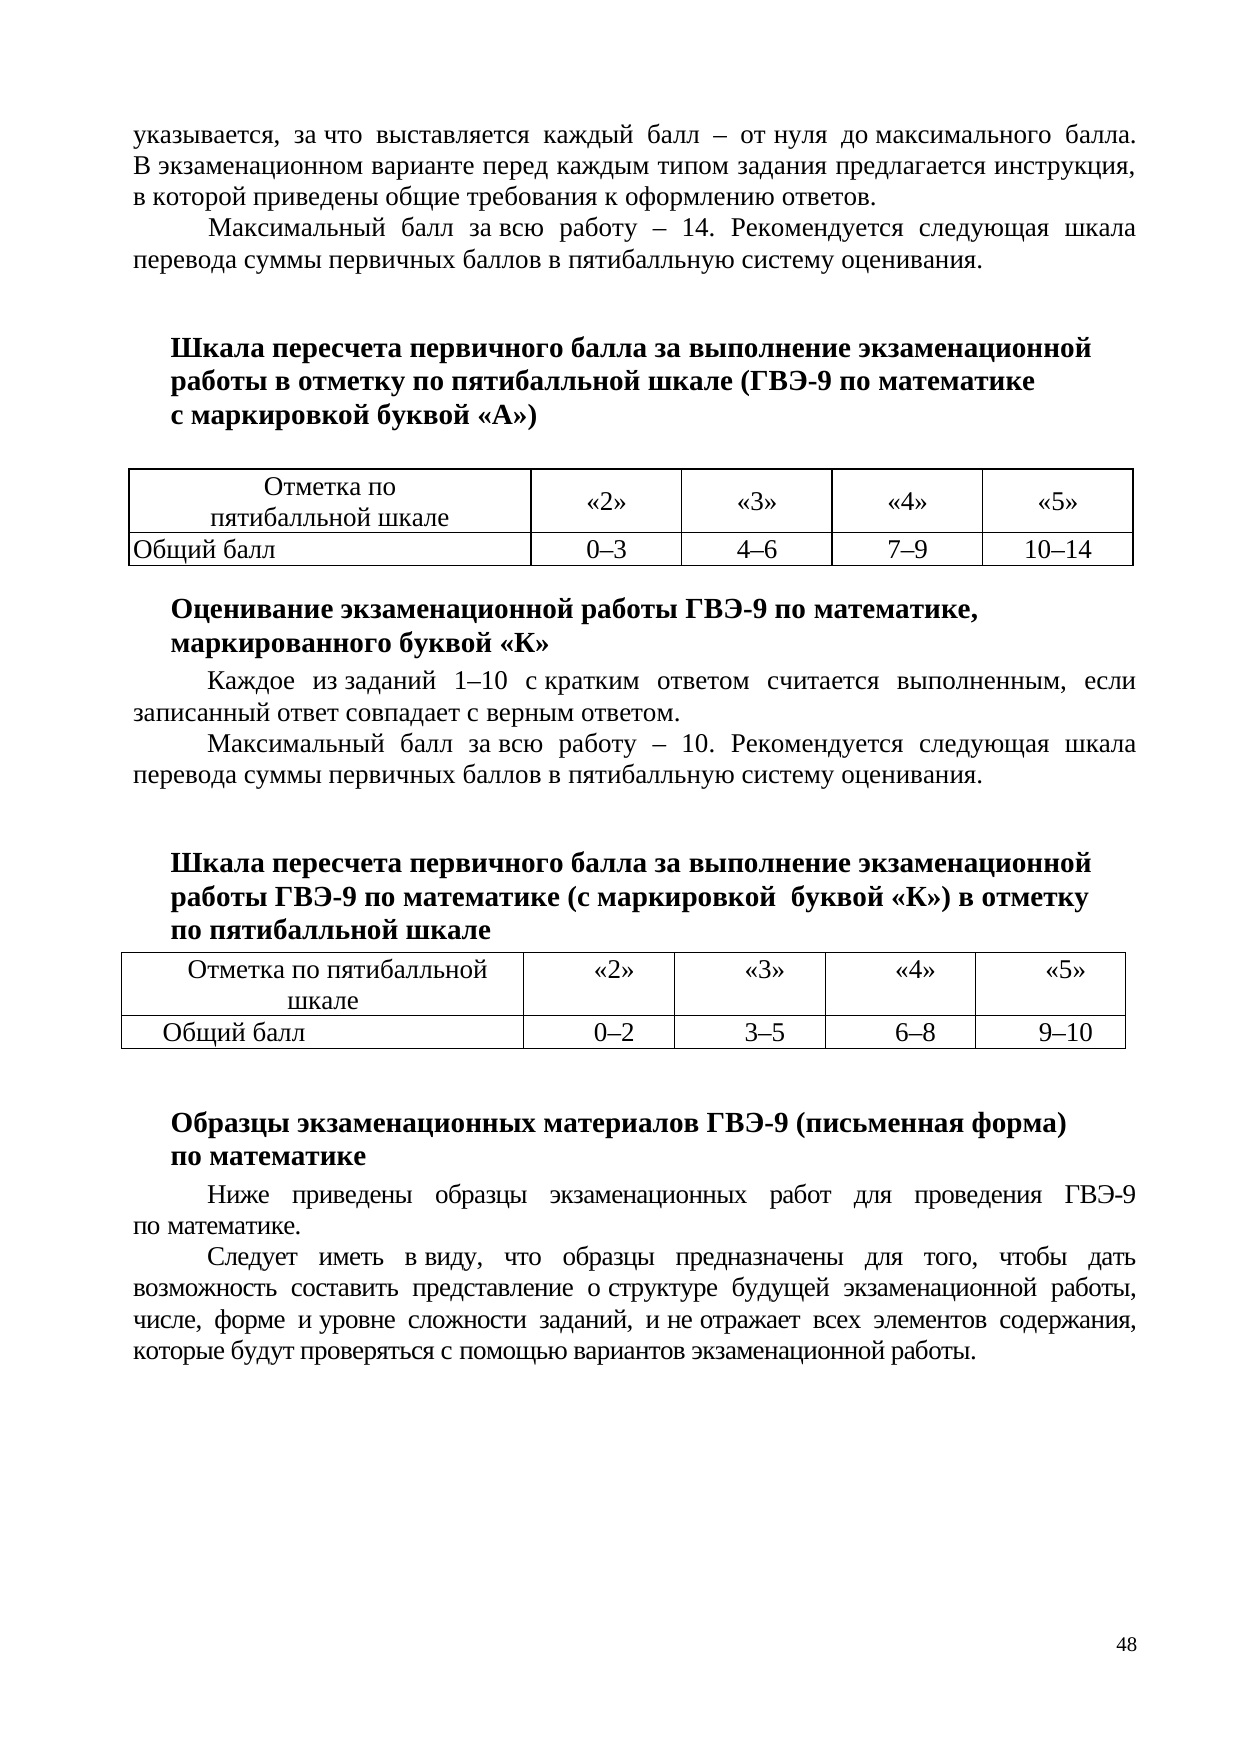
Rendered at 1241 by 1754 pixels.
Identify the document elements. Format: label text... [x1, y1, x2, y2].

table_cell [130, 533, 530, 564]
text Следует иметь в виду, что образцы предназначены для того, чтобы дать возможность составить представление о структуре будущей экзаменационной работы, числе, форме и уровне сложности заданий, и не отражает всех элементов содержания, которые будут проверяться с помощью вариантов экзаменационной работы. [133, 1240, 1137, 1365]
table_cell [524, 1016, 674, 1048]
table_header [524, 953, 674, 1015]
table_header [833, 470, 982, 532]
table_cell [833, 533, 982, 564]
text Ниже приведены образцы экзаменационных работ для проведения ГВЭ-9 по математике. [133, 1178, 1137, 1240]
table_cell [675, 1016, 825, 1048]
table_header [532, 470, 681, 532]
text Максимальный балл за всю работу – 14. Рекомендуется следующая шкала перевода суммы первичных баллов в пятибалльную систему оценивания. [133, 212, 1137, 274]
subtitle Шкала пересчета первичного балла за выполнение экзаменационной работы в отметку по пятибалльной шкале (ГВЭ-9 по математике с маркировкой буквой «А») [170, 330, 1137, 431]
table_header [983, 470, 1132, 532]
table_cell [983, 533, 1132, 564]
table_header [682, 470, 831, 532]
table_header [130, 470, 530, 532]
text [133, 118, 1137, 212]
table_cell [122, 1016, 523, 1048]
text Максимальный балл за всю работу – 10. Рекомендуется следующая шкала перевода суммы первичных баллов в пятибалльную систему оценивания. [133, 727, 1137, 789]
subtitle Шкала пересчета первичного балла за выполнение экзаменационной работы ГВЭ-9 по математике (с маркировкой буквой «К») в отметку по пятибалльной шкале [170, 845, 1137, 946]
subtitle Образцы экзаменационных материалов ГВЭ-9 (письменная форма) по математике [170, 1105, 1137, 1172]
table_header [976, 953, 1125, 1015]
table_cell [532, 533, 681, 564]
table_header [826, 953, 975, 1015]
subtitle Оценивание экзаменационной работы ГВЭ-9 по математике, маркированного буквой «К» [170, 591, 1137, 658]
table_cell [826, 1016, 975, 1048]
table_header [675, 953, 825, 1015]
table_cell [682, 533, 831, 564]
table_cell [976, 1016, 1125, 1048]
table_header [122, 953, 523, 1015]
text Каждое из заданий 1–10 с кратким ответом считается выполненным, если записанный ответ совпадает с верным ответом. [133, 664, 1137, 727]
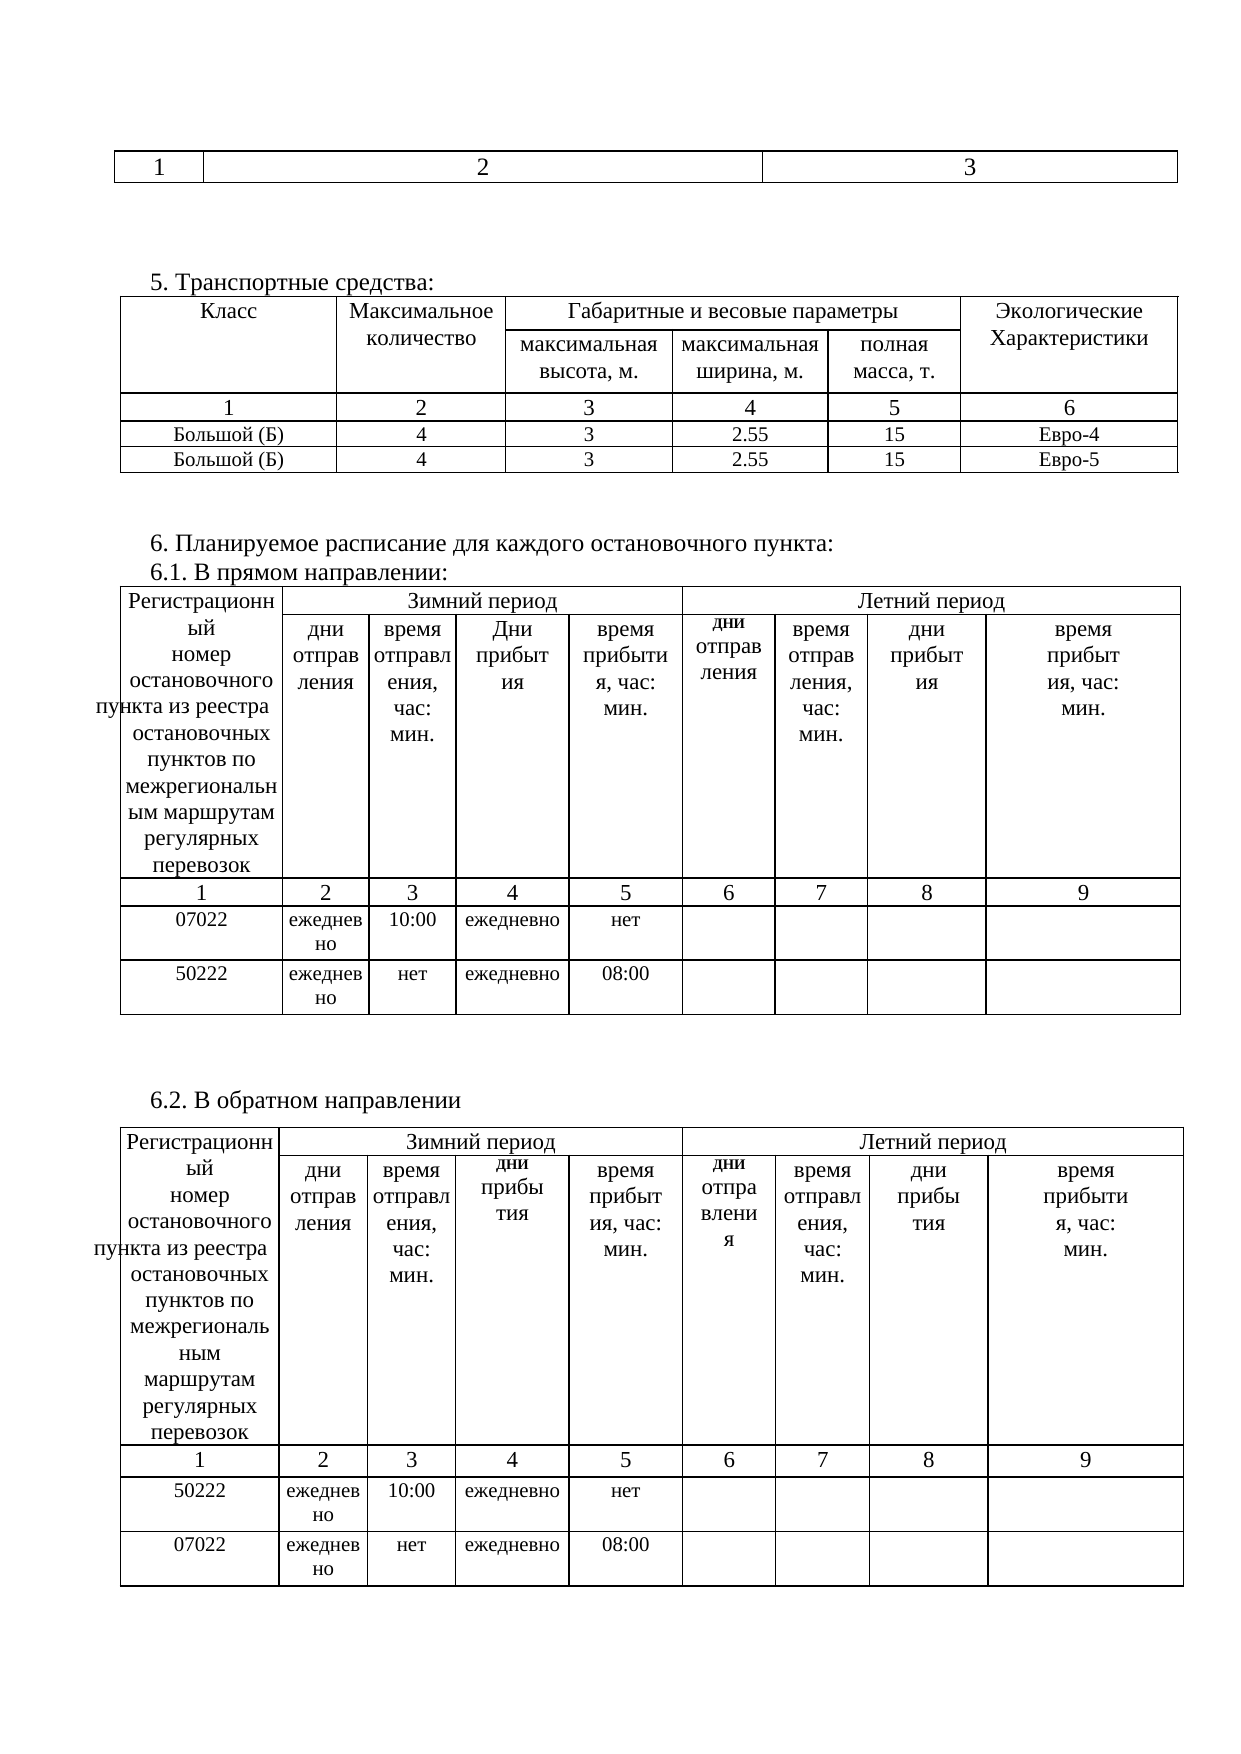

> _WHAT TO PRODUCE_: A word-for-word copy is needed of the lines from the line with "table_cell [122, 1016, 523, 1048]" through the last line of the entries above, with both ends kept and the pictures dropped.

> _YOUR SOLUTION_:
table_cell [122, 1016, 523, 1048]
text Максимальный балл за всю работу – 10. Рекомендуется следующая шкала перевода суммы первичных баллов в пятибалльную систему оценивания. [133, 727, 1137, 789]
subtitle Шкала пересчета первичного балла за выполнение экзаменационной работы ГВЭ-9 по математике (с маркировкой буквой «К») в отметку по пятибалльной шкале [170, 845, 1137, 946]
subtitle Образцы экзаменационных материалов ГВЭ-9 (письменная форма) по математике [170, 1105, 1137, 1172]
table_header [976, 953, 1125, 1015]
table_cell [532, 533, 681, 564]
table_header [826, 953, 975, 1015]
subtitle Оценивание экзаменационной работы ГВЭ-9 по математике, маркированного буквой «К» [170, 591, 1137, 658]
table_cell [826, 1016, 975, 1048]
table_header [675, 953, 825, 1015]
table_cell [682, 533, 831, 564]
table_cell [976, 1016, 1125, 1048]
table_header [122, 953, 523, 1015]
text Каждое из заданий 1–10 с кратким ответом считается выполненным, если записанный ответ совпадает с верным ответом. [133, 664, 1137, 727]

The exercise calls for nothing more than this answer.